Под давлением выкриков из толпы великий эмир сдержанно кивнул. Он ведь был поборником истины и верным слугой Закона, а значит, никак не мог отказать даже самому закоренелому преступнику в справедливом суде.
– Итак, во-первых, торжественно и официально заявляю: всё, что было здесь высказано в качестве обвинений моему уважаемому дедушке, - ложь и брехня! Если судить о личности поэта по его стихам, то Пушкин с няней гасил кружками, по-чёрному! Блок ломал коням тяжёлые крестцы, Есенин сосал глазами синь, Маяковский сверлил флейты из позвоночников, а Хлебников вообще пинь-пинь-пинькал зинзивером! Есть ешё Вознесенский, но он такое писал, мне повторить неудобно... Любому филологу ясно, что дедуля писал образно, на философско-отвлечённые темы, без обязательной проекции на себя лично. Кто готов выступить декадентствуюшим оппонентом, прошу сюда вместе с контраргументами!

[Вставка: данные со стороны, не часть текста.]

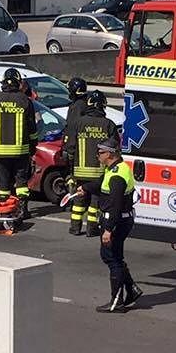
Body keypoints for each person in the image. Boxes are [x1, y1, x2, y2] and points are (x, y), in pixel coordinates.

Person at [61, 79, 116, 236]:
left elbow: (70, 147)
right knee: (95, 203)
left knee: (79, 201)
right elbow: (115, 149)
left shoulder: (79, 123)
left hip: (80, 172)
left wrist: (71, 169)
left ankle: (75, 228)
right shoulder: (109, 125)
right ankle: (92, 229)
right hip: (100, 173)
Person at [93, 141, 142, 313]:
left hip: (116, 222)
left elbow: (115, 205)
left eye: (100, 152)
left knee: (112, 258)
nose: (97, 155)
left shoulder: (117, 176)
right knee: (114, 257)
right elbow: (100, 185)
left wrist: (108, 229)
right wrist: (84, 188)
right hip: (120, 220)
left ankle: (117, 301)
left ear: (110, 154)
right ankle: (132, 289)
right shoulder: (115, 168)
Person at [0, 69, 38, 214]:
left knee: (3, 183)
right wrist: (33, 145)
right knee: (21, 182)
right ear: (18, 82)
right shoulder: (25, 100)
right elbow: (32, 127)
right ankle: (22, 209)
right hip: (21, 150)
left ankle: (5, 210)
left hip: (0, 151)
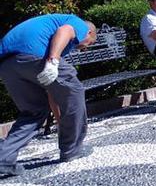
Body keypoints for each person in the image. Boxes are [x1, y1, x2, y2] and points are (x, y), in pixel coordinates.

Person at [0, 15, 98, 175]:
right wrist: (53, 61)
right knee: (75, 91)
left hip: (7, 65)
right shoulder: (78, 23)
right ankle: (71, 150)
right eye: (90, 42)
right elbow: (65, 31)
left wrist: (61, 122)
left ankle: (4, 157)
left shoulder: (49, 31)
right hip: (35, 55)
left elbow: (53, 92)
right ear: (89, 32)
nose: (86, 47)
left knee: (35, 111)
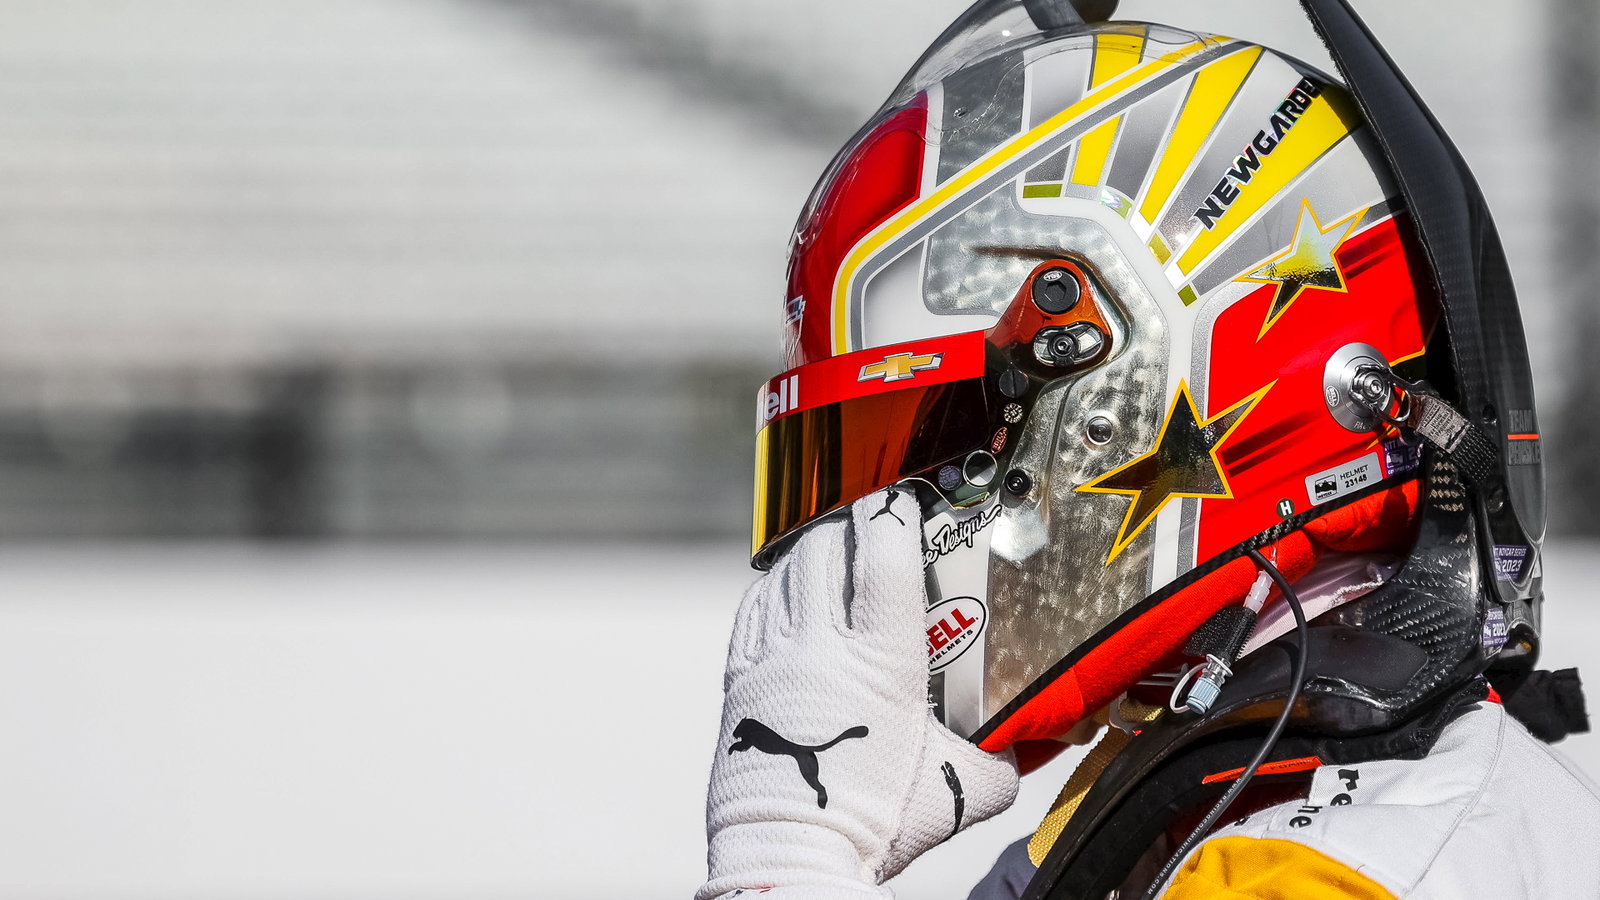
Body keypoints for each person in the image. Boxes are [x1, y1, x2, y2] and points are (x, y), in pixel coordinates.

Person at [699, 1, 1600, 897]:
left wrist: (784, 856)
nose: (867, 529)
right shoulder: (1282, 791)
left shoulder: (1328, 871)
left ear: (1116, 395)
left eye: (925, 453)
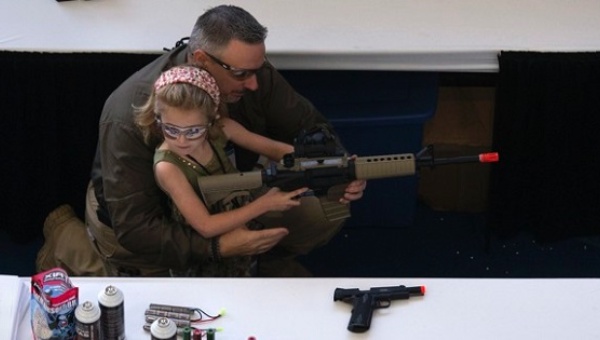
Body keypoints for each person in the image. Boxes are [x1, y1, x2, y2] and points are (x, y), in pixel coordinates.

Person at [37, 4, 366, 277]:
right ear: (201, 60)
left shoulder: (250, 72)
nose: (254, 84)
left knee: (327, 208)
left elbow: (309, 126)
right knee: (151, 303)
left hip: (224, 195)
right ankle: (68, 239)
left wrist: (336, 165)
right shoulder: (127, 113)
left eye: (259, 69)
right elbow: (137, 229)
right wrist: (218, 247)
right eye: (241, 75)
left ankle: (254, 258)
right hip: (152, 222)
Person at [135, 64, 309, 275]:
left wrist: (326, 162)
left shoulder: (223, 129)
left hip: (241, 231)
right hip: (205, 259)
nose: (181, 140)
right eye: (170, 129)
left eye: (194, 131)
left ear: (212, 119)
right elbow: (205, 226)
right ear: (157, 118)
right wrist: (265, 204)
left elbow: (276, 150)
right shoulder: (167, 167)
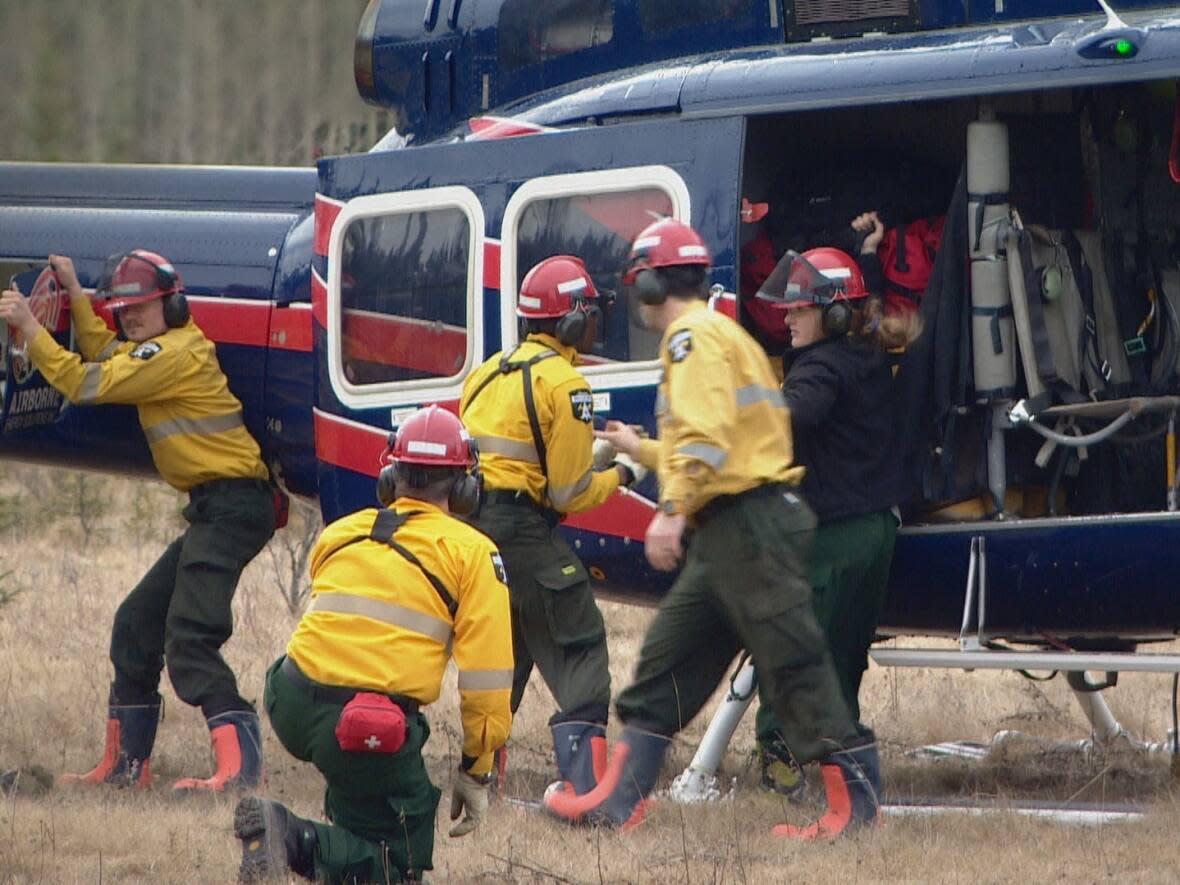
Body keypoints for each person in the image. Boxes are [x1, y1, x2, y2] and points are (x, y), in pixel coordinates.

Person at [545, 218, 881, 840]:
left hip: (749, 525)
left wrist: (670, 511)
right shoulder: (717, 334)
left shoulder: (689, 340)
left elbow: (704, 441)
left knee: (794, 665)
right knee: (666, 659)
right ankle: (619, 800)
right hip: (730, 526)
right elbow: (715, 438)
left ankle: (853, 808)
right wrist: (640, 450)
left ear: (648, 281)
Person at [0, 251, 276, 792]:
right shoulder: (157, 350)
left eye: (140, 310)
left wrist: (31, 330)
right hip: (214, 507)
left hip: (235, 506)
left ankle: (242, 769)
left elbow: (85, 382)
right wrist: (79, 296)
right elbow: (107, 357)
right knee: (135, 625)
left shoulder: (176, 352)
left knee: (190, 638)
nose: (129, 320)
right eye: (122, 311)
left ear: (172, 305)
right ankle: (126, 770)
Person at [234, 405, 513, 883]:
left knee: (362, 795)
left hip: (290, 696)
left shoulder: (341, 531)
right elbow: (486, 679)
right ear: (465, 488)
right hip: (362, 721)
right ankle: (290, 834)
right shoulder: (472, 552)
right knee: (395, 865)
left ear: (390, 477)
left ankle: (337, 827)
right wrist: (476, 769)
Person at [459, 254, 645, 799]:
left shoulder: (486, 373)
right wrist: (625, 472)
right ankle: (587, 786)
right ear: (568, 321)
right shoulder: (566, 384)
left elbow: (521, 455)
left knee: (506, 652)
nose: (593, 323)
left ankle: (479, 779)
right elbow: (570, 492)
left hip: (476, 533)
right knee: (580, 641)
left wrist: (599, 449)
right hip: (523, 531)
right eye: (587, 312)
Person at [751, 237, 911, 797]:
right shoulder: (865, 356)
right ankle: (844, 774)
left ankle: (782, 763)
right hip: (878, 530)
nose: (787, 315)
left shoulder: (820, 367)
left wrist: (736, 411)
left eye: (800, 307)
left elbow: (799, 411)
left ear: (836, 312)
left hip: (836, 534)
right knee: (843, 658)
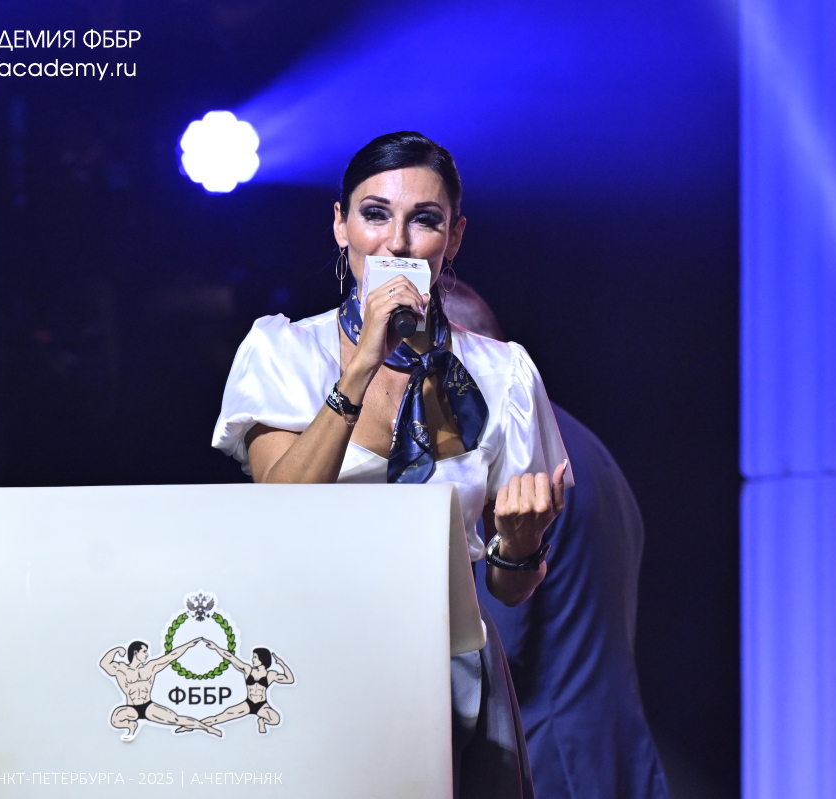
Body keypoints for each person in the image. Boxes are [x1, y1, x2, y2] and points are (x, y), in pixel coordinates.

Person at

На до-о-о-лгую минуту повисла гробовая тишина. По-моему, Ходжа Насреддин был одним-единственным человеком, который хоть что-то понял, Ну, по крайней мере, уловил общую суть...
– Возражений всё ещё нет? Отлично. Селим Гарунович ибн Рашидович, если ты тоже не против, то мой дед полностью оправдан! Молчишь? Хорошо, в большинстве культурных стран - это общепринятый знак согласия. Теперь переходим к главному. Какие у тебя претензии лично ко мне?
На этот раз эмиру было некуда отступать. Становилось совершенно ясно, что именно здесь и сейчас решается судьба всего правопорядка, на всём Востоке. Если какому-то наглому вору удастся склонить на свою сторону общественное мнение - нравственность погибнет навеки! Порок будет неискореним даже самыми жестокими репрессиями. Если же в споре победит буква Закона, уже никто и никогда не посмеет упрекать великого эмира в злоупотреблении властью, и его имя восславят в веках!